I see... But I guess it can give us a decent location coverage improvement, especially for targets such as x86, right?

I see... But I guess it can give us a decent location coverage improvement, especially for targets such as x86, right?

Probably yes -- it's hard to say in advance because InstrRef is better at handling spill locations. It can follow values across both the stack and in registers, while VarLocBasedLDV has to commit to either following a spill or staying in a register. Definitely worth prototyping though.

Note that I'm cooking up a plan to turn instr-ref on by default for X86 for LLVM14, although it's not a certain thing.

I see... But I guess it can give us a decent location coverage improvement, especially for targets such as x86, right?

Probably yes -- it's hard to say in advance because InstrRef is better at handling spill locations. It can follow values across both the stack and in registers, while VarLocBasedLDV has to commit to either following a spill or staying in a register. Definitely worth prototyping though.

Thanks.

Note that I'm cooking up a plan to turn instr-ref on by default for X86 for LLVM14, although it's not a certain thing.

I am happy to hear that, good luck!

jmorse added inline comments.Oct 22 2021, 3:55 AM
llvm/lib/CodeGen/LiveDebugValues/InstrRefBasedImpl.h
469

The latter; I'm relying on the fact that integer division truncates any remainder, the "index" / "idx" / whatever will be eliminated from "ID" in the process.

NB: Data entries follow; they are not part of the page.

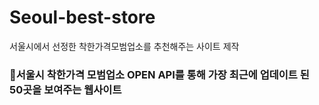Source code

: # Seoul-best-store
서울시에서 선정한 착한가격모범업소를 추천해주는 사이트 제작

### 🌼서울시 착한가격 모범업소 OPEN API를 통해 가장 최근에 업데이트 된 50곳을 보여주는 웹사이트
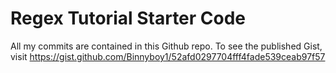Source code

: # Regex Tutorial Starter Code

All my commits are contained in this Github repo. To see the published Gist, visit https://gist.github.com/Binnyboy1/52afd0297704fff4fade539ceab97f57 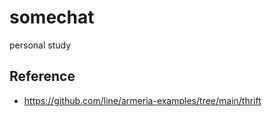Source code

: # somechat

personal study

## Reference
- https://github.com/line/armeria-examples/tree/main/thrift
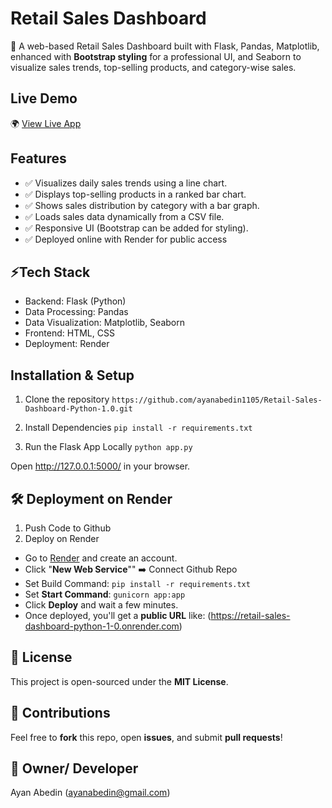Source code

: 
# Retail Sales Dashboard
🚀 A web-based Retail Sales Dashboard built with Flask, Pandas, Matplotlib, enhanced with **Bootstrap styling** for a professional UI, and Seaborn to visualize sales trends, top-selling products, and category-wise sales.

## Live Demo
🌍 [View Live App](https://retail-sales-dashboard-python-1-0.onrender.com)

## Features
- ✅ Visualizes daily sales trends using a line chart.
- ✅ Displays top-selling products in a ranked bar chart.
- ✅ Shows sales distribution by category with a bar graph.
- ✅ Loads sales data dynamically from a CSV file.
- ✅ Responsive UI (Bootstrap can be added for styling).
- ✅ Deployed online with Render for public access

## ⚡Tech Stack
- Backend: Flask (Python)
- Data Processing: Pandas
- Data Visualization: Matplotlib, Seaborn
- Frontend: HTML, CSS
- Deployment: Render

## Installation & Setup
1. Clone the repository
`https://github.com/ayanabedin1105/Retail-Sales-Dashboard-Python-1.0.git`

2. Install Dependencies
`pip install -r requirements.txt`

3. Run the Flask App Locally
`python app.py`

Open http://127.0.0.1:5000/ in your browser. 

## 🛠️ Deployment on Render
1. Push Code to Github
2. Deploy on Render
- Go to [Render](https://render.com/) and create an account.
- Click "**New Web Service**"" ➡️ Connect Github Repo
- Set Build Command:
`pip install -r requirements.txt`
- Set **Start Command**:
`gunicorn app:app`
- Click **Deploy** and wait a few minutes.
- Once deployed, you'll get a **public URL** like:
(https://retail-sales-dashboard-python-1-0.onrender.com)


## 📜 License
This project is open-sourced under the **MIT License**.

## 🤝 Contributions
Feel free to **fork** this repo, open **issues**, and submit **pull requests**!

## 👑 Owner/ Developer
Ayan Abedin (ayanabedin@gmail.com)
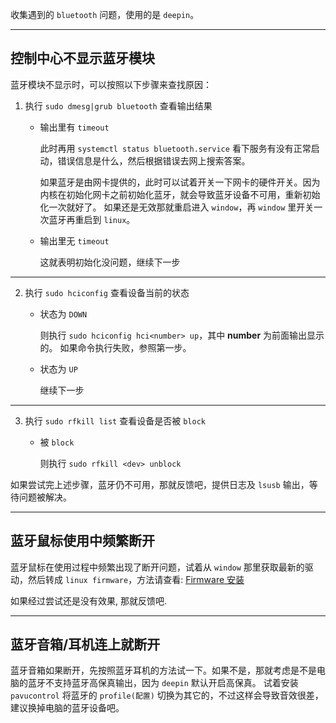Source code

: 收集遇到的 `bluetooth` 问题，使用的是 `deepin`。

---------------------------------------------

## 控制中心不显示蓝牙模块

蓝牙模块不显示时，可以按照以下步骤来查找原因：

1. 执行 `sudo dmesg|grub bluetooth` 查看输出结果
    
    * 输出里有 `timeout`

        此时再用 `systemctl status bluetooth.service` 看下服务有没有正常启动，错误信息是什么，然后根据错误去网上搜索答案。
    
        如果蓝牙是由网卡提供的，此时可以试着开关一下网卡的硬件开关。因为内核在初始化网卡之前初始化蓝牙，就会导致蓝牙设备不可用，重新初始化一次就好了。
        如果还是无效那就重启进入 `window`，再 `window` 里开关一次蓝牙再重启到 `linux`。
    
    * 输出里无 `timeout`
    
        这就表明初始化没问题，继续下一步

-------------------------------------------

2. 执行 `sudo hciconfig` 查看设备当前的状态
    
    * 状态为 `DOWN`
    
        则执行 `sudo hciconfig hci<number> up`，其中 **number** 为前面输出显示的。
        如果命令执行失败，参照第一步。
    
    * 状态为 `UP`
        
        继续下一步

-------------------------------------------

3. 执行 `sudo rfkill list` 查看设备是否被 `block`

    * 被 `block`
    
        则执行 `sudo rfkill <dev> unblock`
    
如果尝试完上述步骤，蓝牙仍不可用，那就反馈吧，提供日志及 `lsusb` 输出，等待问题被解决。

-------------------------------------------

## 蓝牙鼠标使用中频繁断开

蓝牙鼠标在使用过程中频繁出现了断开问题，试着从 `window` 那里获取最新的驱动，然后转成 `linux firmware`，方法请查看: [Firmware 安装](bluetooth_install-firmware.md)

如果经过尝试还是没有效果, 那就反馈吧.

-------------------------------------------

## 蓝牙音箱/耳机连上就断开

蓝牙音箱如果断开，先按照蓝牙耳机的方法试一下。如果不是，那就考虑是不是电脑的蓝牙不支持蓝牙高保真输出，因为 `deepin` 默认开启高保真。
试着安装 `pavucontrol` 将蓝牙的 `profile(配置)` 切换为其它的，不过这样会导致音效很差，建议换掉电脑的蓝牙设备吧。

To illustrate, here's an example LocIDToLocIdx table, assuming there are 7 "Idxes"

0 => AL
1 => AH
[... some ~288 X86 registers]
288 => Slot 0 Idx 0
289 => Slot 0 Idx 1
290 => Slot 0 Idx 2
291 => Slot 0 Idx 3
292 => Slot 0 Idx 4
293 => Slot 0 Idx 5
294 => Slot 0 Idx 6
295 => Slot 1 Idx 0
296 => Slot 1 Idx 1
297 => Slot 1 Idx 2
298 => Slot 1 Idx 3
299 => Slot 1 Idx 4
300 => Slot 1 Idx 5
301 => Slot 1 Idx 6

This function subtracts to find the range where the "slots" are recorded, then divides by 7 to remove the "Idx" part, leaving only the slot number.

Orlando accepted this revision.Oct 22 2021, 7:03 AM

Ok, been over this again and LGTM (for real this time). I'm a big fan of all the testing.

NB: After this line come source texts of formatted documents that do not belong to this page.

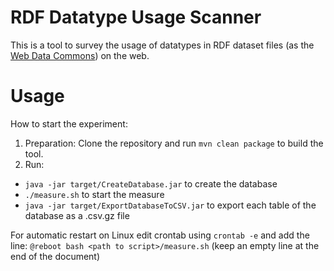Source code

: # RDF Datatype Usage Scanner

This is a tool to survey the usage of datatypes in RDF dataset files (as the [Web Data Commons](http://webdatacommons.org/))  on the web.

# Usage
How to start the experiment:
1. Preparation: Clone the repository and run `mvn clean package` to build the tool.
2. Run:
  * `java -jar target/CreateDatabase.jar` to create the database
  * `./measure.sh` to start the measure
  * `java -jar target/ExportDatabaseToCSV.jar` to export each table of the database as a .csv.gz file

For automatic restart on Linux edit crontab using `crontab -e` and add the line: `@reboot bash <path to script>/measure.sh` (keep an empty line at the end of the document)
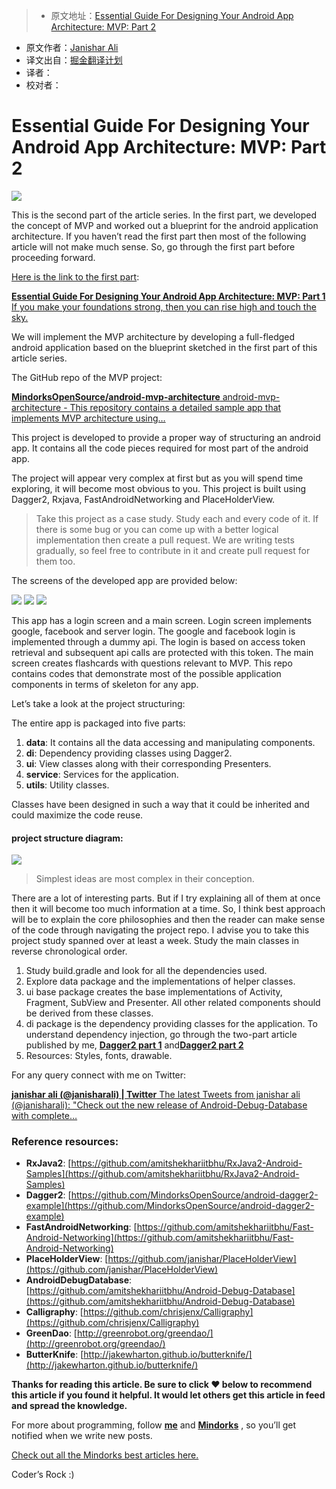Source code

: > * 原文地址：[Essential Guide For Designing Your Android App Architecture: MVP: Part 2](https://blog.mindorks.com/essential-guide-for-designing-your-android-app-architecture-mvp-part-2-b2ac6f3f9637#.k8ic3b2b3)
* 原文作者：[Janishar Ali](https://blog.mindorks.com/@janishar.ali?source=post_header_lockup)
* 译文出自：[掘金翻译计划](https://github.com/xitu/gold-miner)
* 译者：
* 校对者：

# Essential Guide For Designing Your Android App Architecture: MVP: Part 2 #

<img class="progressiveMedia-noscript js-progressiveMedia-inner" src="https://cdn-images-1.medium.com/max/2000/1*eHluapKk6_AaHNd2gkLi3A.png">

This is the second part of the article series. In the first part, we developed the concept of MVP and worked out a blueprint for the android application architecture. If you haven’t read the first part then most of the following article will not make much sense. So, go through the first part before proceeding forward.

[Here is the link to the first part](https://blog.mindorks.com/essential-guide-for-designing-your-android-app-architecture-mvp-part-1-74efaf1cda40):

[**Essential Guide For Designing Your Android App Architecture: MVP: Part 1**
If you make your foundations strong, then you can rise high and touch the sky.](https://blog.mindorks.com/essential-guide-for-designing-your-android-app-architecture-mvp-part-1-74efaf1cda40) 

We will implement the MVP architecture by developing a full-fledged android application based on the blueprint sketched in the first part of this article series.

The GitHub repo of the MVP project:

[**MindorksOpenSource/android-mvp-architecture**
android-mvp-architecture - This repository contains a detailed sample app that implements MVP architecture using…](https://github.com/MindorksOpenSource/android-mvp-architecture)

This project is developed to provide a proper way of structuring an android app. It contains all the code pieces required for most part of the android app.

The project will appear very complex at first but as you will spend time exploring, it will become most obvious to you. This project is built using Dagger2, Rxjava, FastAndroidNetworking and PlaceHolderView.

> Take this project as a case study. Study each and every code of it. If there is some bug or you can come up with a better logical implementation then create a pull request. We are writing tests gradually, so feel free to contribute in it and create pull request for them too.

The screens of the developed app are provided below:

<img class="progressiveMedia-noscript js-progressiveMedia-inner" src="https://cdn-images-1.medium.com/max/400/1*qJTkiwJEUD8nW3VE5qr-9Q.png">

<img class="progressiveMedia-noscript js-progressiveMedia-inner" src="https://cdn-images-1.medium.com/max/400/1*DO5gQCd9qJ7_WMaIof2eBQ.png">

<img class="progressiveMedia-noscript js-progressiveMedia-inner" src="https://cdn-images-1.medium.com/max/400/1*d4WOBPrzv7N19tfkeY636Q.gif">

This app has a login screen and a main screen. Login screen implements google, facebook and server login. The google and facebook login is implemented through a dummy api. The login is based on access token retrieval and subsequent api calls are protected with this token. The main screen creates flashcards with questions relevant to MVP. This repo contains codes that demonstrate most of the possible application components in terms of skeleton for any app.

Let’s take a look at the project structuring:

The entire app is packaged into five parts:

1. **data**: It contains all the data accessing and manipulating components.
2. **di**: Dependency providing classes using Dagger2.
3. **ui**: View classes along with their corresponding Presenters.
4. **service**: Services for the application.
5. **utils**: Utility classes.

Classes have been designed in such a way that it could be inherited and could maximize the code reuse.

#### project structure diagram: ####

<img class="progressiveMedia-noscript js-progressiveMedia-inner" src="https://cdn-images-1.medium.com/max/1000/1*SnfdPTpsXXSvojWE-joSJw.png">

> Simplest ideas are most complex in their conception.

There are a lot of interesting parts. But if I try explaining all of them at once then it will become too much information at a time. So, I think best approach will be to explain the core philosophies and then the reader can make sense of the code through navigating the project repo. I advise you to take this project study spanned over at least a week. Study the main classes in reverse chronological order.

1. Study build.gradle and look for all the dependencies used.
2. Explore data package and the implementations of helper classes.
3. ui base package creates the base implementations of Activity, Fragment, SubView and Presenter. All other related components should be derived from these classes.
4. di package is the dependency providing classes for the application. To understand dependency injection, go through the two-part article published by me, [**Dagger2 part 1**](https://blog.mindorks.com/introduction-to-dagger-2-using-dependency-injection-in-android-part-1-223289c2a01b#.bse4rt4mz) and[**Dagger2 part 2**](https://blog.mindorks.com/introduction-to-dagger-2-using-dependency-injection-in-android-part-2-b55857911bcd#.lahv7yh36) 
5. Resources: Styles, fonts, drawable.

For any query connect with me on Twitter:

[**janishar ali (@janisharali) | Twitter**
The latest Tweets from janishar ali (@janisharali): "Check out the new release of Android-Debug-Database with complete…](https://twitter.com/janisharali)

### Reference resources: ###

- **RxJava2**: [https://github.com/amitshekhariitbhu/RxJava2-Android-Samples](https://github.com/amitshekhariitbhu/RxJava2-Android-Samples) 
- **Dagger2**: [https://github.com/MindorksOpenSource/android-dagger2-example](https://github.com/MindorksOpenSource/android-dagger2-example)
- **FastAndroidNetworking**: [https://github.com/amitshekhariitbhu/Fast-Android-Networking](https://github.com/amitshekhariitbhu/Fast-Android-Networking)
- **PlaceHolderView**: [https://github.com/janishar/PlaceHolderView](https://github.com/janishar/PlaceHolderView)
- **AndroidDebugDatabase**: [https://github.com/amitshekhariitbhu/Android-Debug-Database](https://github.com/amitshekhariitbhu/Android-Debug-Database)
- **Calligraphy**: [https://github.com/chrisjenx/Calligraphy](https://github.com/chrisjenx/Calligraphy)
- **GreenDao**: [http://greenrobot.org/greendao/](http://greenrobot.org/greendao/)
- **ButterKnife**: [http://jakewharton.github.io/butterknife/](http://jakewharton.github.io/butterknife/) 

**Thanks for reading this article. Be sure to click ❤ below to recommend this article if you found it helpful. It would let others get this article in feed and spread the knowledge.**

For more about programming, follow [**me**](https://medium.com/@janishar.ali) and [**Mindorks**](https://blog.mindorks.com/) , so you’ll get notified when we write new posts.

[Check out all the Mindorks best articles here.](https://mindorks.com/blogs) 

Coder’s Rock :)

llvm/lib/CodeGen/LiveDebugValues/InstrRefBasedImpl.h
469

SGTM, ty for that. Might be worth just mentioning that in a comment briefly but I'll leave that up to you.

This revision is now accepted and ready to land.Oct 22 2021, 7:03 AM
jmorse updated this revision to Diff 381534.Oct 22 2021, 7:12 AM

Add a little more type safety to spill location numbers -- the number of the spill in the UniqueVector is now wrapped, so that it's a bit more obvious what's going on.

(All the number of numbers and indexes continues to be a weakness)

jmorse marked 10 inline comments as done.Oct 22 2021, 7:40 AM
jmorse added inline comments.
llvm/lib/CodeGen/LiveDebugValues/InstrRefBasedImpl.cpp
1385

Looks like it isn't; it was in the past, I think, now it's un-necessary. I'll rename "DummyFI" and fix the comment.

1459

I think we'd have to decode the machine-instruction and work out where it was addressing, to assert that. IMO this is a design assumption: we can't assert that LLVM always does the right thing, only document what was originally expected by this code.

(Another design assumption, for example, is that all modifications to stack slots have a MachineMemoryOperand attached to the instruction, which we can't really assert for).

jmorse updated this revision to Diff 381548.Oct 22 2021, 7:44 AM
jmorse marked 2 inline comments as done.

(Address Orlandos review comments)

This revision was landed with ongoing or failed builds.Oct 22 2021, 11:23 AM
This revision was automatically updated to reflect the committed changes.